(Trecho fornecido):
::::

Além disso, o Setor produziu trabalhos científicos, promoveu cursos, palestras, apresentações em congressos no Brasil e no exterior, difundindo a especialidade. Em 1971 criou o Fellowship, com dedicação exclusiva durante um ano, que desde então tem formado cirurgiões oculoplásticos. Esse programa foi reconhecido em 1988 pelo Conselho Brasileiro de Oftalmologia com o nome de Curso de Extensão em Cirurgia Plástica Ocular. São muitos profissionais, espalhados pelo país inteiro, comandando serviços semelhantes, contribuindo para o progresso da Especialidade. Toda essa evolução, todo o planejamento e realizações tinha o aval do Professor Hilton. Suas orientações eram sempre bem-vindas, encantava a sua solidariedade. Sem aparecer, sem interesses outros além de elevar o nome da sua Instituição, ele promovia seus assistentes, procurando a união de todos focando esse objetivo. O Professor Hilton era um líder empático, com rara capacidade empreendedora. Foi pioneiro no Brasil a antever um futuro profícuo para a especialidade que emergia no mundo inteiro após a segunda guerra.
Vejo o momento com entusiasmo e satisfação pelo que tem sido conquistado. A Cirurgia Plástica Ocular Brasileira goza de elevado conceito internacional. No entanto chamo atenção para as transformações que vem passando, a exemplo de suas congêneres, ampliando seu campo de atuação com a Cirurgia Cosmética, sobretudo impulsionada pela moderna tecnologia. Dediquei minha vida profissional a realizar, aprender e ensinar a Cirurgia Reconstrutora, à recuperar deformidades ou mutilações congênitas ou adquiridas. Raramente realizávamos uma cirurgia estética no HSG. Mas, atualmente a cirurgia estética, aquela que é reparadora dos defeitos causados pela senilidade, deu lugar aos procedimentos cosméticos de “harmonização”, incluindo as aplicações de botox, preenchimentos, laser ou outros, todos de alta rentabilidade. Atração para aqueles que querem rejuvenescer ou manter a beleza. Atração também para médicos de outras especialidades – (não existe ainda no Brasil definição para as áreas de atuação) – esteticistas, dentistas… e outros. Surgem a cada dia mais numerosos os cursos autopromocionais, em grande maioria sem referência às suas instituições, assim como as agressões à ética mostrando resultados antes e depois. As complicações estão mais frequentes em nossos consultórios, aumentando progressivamente os casos de cirurgias reconstrutoras dessas iatrogenias, produzidas pela argentária exploração da vaidade.
Que podemos fazer? Como manter a dignidade médica dos cirurgiões plásticos oculares brasileiros? Socorro Professor Hilton! A reforma ética da medicina nacional é tão necessária quanto as reformas política, educacional, tributária, da saúde, de toda a infraestrutura brasileira.
Penso no conselho que o senhor me deu: “seja como o rochedo. Aguente o bater das ondas, que depois do estrondoso choque esmaecem e voltam tranquilas para o mar”.
Minha Gratidão ao Professor Hilton: a ele devo tudo o que sou profissionalmente.

::::

(Dados apresentados):
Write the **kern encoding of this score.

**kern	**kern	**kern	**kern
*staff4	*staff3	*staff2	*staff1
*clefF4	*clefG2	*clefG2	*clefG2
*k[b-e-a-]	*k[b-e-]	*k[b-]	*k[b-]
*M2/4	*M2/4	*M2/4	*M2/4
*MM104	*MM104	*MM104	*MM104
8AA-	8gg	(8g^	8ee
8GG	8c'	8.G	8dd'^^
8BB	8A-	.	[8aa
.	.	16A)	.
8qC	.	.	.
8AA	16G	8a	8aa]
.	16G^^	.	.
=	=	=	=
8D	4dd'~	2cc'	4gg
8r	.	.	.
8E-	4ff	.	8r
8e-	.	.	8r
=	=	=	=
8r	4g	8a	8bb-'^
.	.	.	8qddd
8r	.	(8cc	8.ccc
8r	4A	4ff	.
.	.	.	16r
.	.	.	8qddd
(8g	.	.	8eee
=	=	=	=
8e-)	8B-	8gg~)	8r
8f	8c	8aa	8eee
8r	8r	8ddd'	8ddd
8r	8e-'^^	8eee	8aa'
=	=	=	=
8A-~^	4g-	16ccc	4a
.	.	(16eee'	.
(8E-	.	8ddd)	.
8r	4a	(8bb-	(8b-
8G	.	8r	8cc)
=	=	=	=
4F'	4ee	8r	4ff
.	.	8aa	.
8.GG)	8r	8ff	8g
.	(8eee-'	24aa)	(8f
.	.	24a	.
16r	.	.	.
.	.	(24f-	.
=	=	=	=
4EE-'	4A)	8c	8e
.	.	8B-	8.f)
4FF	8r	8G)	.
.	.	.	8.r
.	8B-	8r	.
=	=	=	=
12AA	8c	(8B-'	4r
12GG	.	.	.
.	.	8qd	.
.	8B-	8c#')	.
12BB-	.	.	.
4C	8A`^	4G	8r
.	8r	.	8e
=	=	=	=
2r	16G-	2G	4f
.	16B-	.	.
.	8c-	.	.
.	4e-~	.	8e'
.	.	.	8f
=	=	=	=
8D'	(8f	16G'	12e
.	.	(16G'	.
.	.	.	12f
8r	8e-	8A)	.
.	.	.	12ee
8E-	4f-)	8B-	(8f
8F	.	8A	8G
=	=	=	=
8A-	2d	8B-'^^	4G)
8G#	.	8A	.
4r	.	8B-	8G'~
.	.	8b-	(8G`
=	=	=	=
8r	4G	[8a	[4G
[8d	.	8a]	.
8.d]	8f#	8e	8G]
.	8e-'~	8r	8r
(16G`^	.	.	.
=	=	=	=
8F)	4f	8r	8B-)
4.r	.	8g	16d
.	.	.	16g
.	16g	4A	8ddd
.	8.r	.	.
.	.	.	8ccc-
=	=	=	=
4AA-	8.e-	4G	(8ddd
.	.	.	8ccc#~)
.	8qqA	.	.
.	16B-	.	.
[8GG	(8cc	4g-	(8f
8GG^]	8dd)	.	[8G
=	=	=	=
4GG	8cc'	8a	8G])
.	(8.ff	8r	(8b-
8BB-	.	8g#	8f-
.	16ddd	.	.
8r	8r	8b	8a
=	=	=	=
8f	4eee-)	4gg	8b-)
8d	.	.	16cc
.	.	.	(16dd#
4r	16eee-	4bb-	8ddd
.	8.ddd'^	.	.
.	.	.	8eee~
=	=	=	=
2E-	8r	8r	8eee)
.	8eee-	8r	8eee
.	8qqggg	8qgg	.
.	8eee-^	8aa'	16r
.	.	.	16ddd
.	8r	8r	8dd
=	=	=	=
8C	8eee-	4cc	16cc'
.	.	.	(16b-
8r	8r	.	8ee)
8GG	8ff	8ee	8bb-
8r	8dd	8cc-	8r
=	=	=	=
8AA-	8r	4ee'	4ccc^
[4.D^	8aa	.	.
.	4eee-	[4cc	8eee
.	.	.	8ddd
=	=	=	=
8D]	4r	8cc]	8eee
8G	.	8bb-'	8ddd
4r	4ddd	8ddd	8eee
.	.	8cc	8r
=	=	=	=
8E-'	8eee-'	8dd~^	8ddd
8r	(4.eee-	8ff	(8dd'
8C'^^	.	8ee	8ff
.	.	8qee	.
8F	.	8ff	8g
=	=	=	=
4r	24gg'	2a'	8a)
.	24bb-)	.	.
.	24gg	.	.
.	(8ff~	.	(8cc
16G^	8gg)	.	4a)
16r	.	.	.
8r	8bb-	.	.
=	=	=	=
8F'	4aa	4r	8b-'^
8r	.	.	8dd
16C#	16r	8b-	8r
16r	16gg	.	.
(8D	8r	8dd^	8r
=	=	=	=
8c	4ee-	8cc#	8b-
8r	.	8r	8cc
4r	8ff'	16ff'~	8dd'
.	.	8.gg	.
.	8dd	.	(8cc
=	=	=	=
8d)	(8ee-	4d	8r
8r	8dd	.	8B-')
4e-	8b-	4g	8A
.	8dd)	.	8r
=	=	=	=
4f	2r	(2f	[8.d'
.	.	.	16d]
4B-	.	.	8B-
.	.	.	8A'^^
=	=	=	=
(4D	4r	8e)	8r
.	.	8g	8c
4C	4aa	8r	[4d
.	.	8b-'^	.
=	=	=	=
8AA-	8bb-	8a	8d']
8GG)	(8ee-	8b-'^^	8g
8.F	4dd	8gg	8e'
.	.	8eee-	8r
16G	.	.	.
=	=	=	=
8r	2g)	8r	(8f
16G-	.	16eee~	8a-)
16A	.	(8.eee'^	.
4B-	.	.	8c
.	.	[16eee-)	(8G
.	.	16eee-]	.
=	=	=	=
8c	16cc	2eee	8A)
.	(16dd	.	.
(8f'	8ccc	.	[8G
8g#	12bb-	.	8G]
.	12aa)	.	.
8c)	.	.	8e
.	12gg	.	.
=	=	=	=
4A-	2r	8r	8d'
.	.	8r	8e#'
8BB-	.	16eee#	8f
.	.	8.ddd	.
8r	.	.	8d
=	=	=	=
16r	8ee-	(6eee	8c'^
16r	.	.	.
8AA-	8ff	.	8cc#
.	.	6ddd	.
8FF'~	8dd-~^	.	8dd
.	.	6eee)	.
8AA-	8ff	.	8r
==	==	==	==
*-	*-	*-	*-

::::

(O que fazer):
Como fica o trecho do texto sobre o Professor Hilton que vai de "Que podemos fazer?" até "a infraestrutura brasileira." depois de editado para trocar "dignidade" por "honra"?

(Resolução):
Que podemos fazer? Como manter a honra médica dos cirurgiões plásticos oculares brasileiros? Socorro Professor Hilton! A reforma ética da medicina nacional é tão necessária quanto as reformas política, educacional, tributária, da saúde, de toda a infraestrutura brasileira.